From the line with "安全事故占货场事故总量的 15%-20%；且人工判断" through the final line, please write out the listing exactly, including both of those lines.
"""
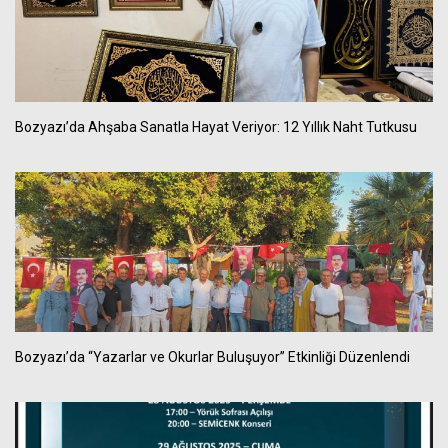
Bozyazı’da Ahşaba Sanatla Hayat Veriyor: 12 Yıllık Naht Tutkusu
Bozyazı’da “Yazarlar ve Okurlar Buluşuyor” Etkinliği Düzenlendi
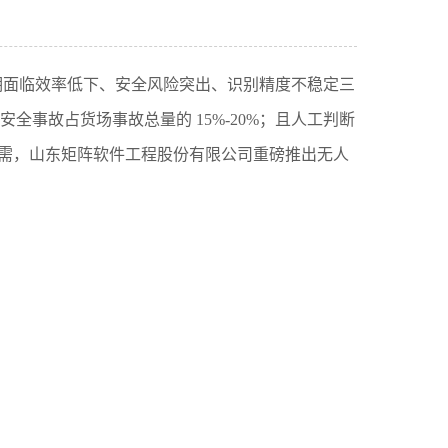
期面临效率低下、安全风险突出、识别精度不稳定三
安全事故占货场事故总量的 15%-20%；且人工判断
刚需，山东矩阵软件工程股份有限公司重磅推出无人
"""
EXPECTED OUTPUT:
安全事故占货场事故总量的 15%-20%；且人工判断
刚需，山东矩阵软件工程股份有限公司重磅推出无人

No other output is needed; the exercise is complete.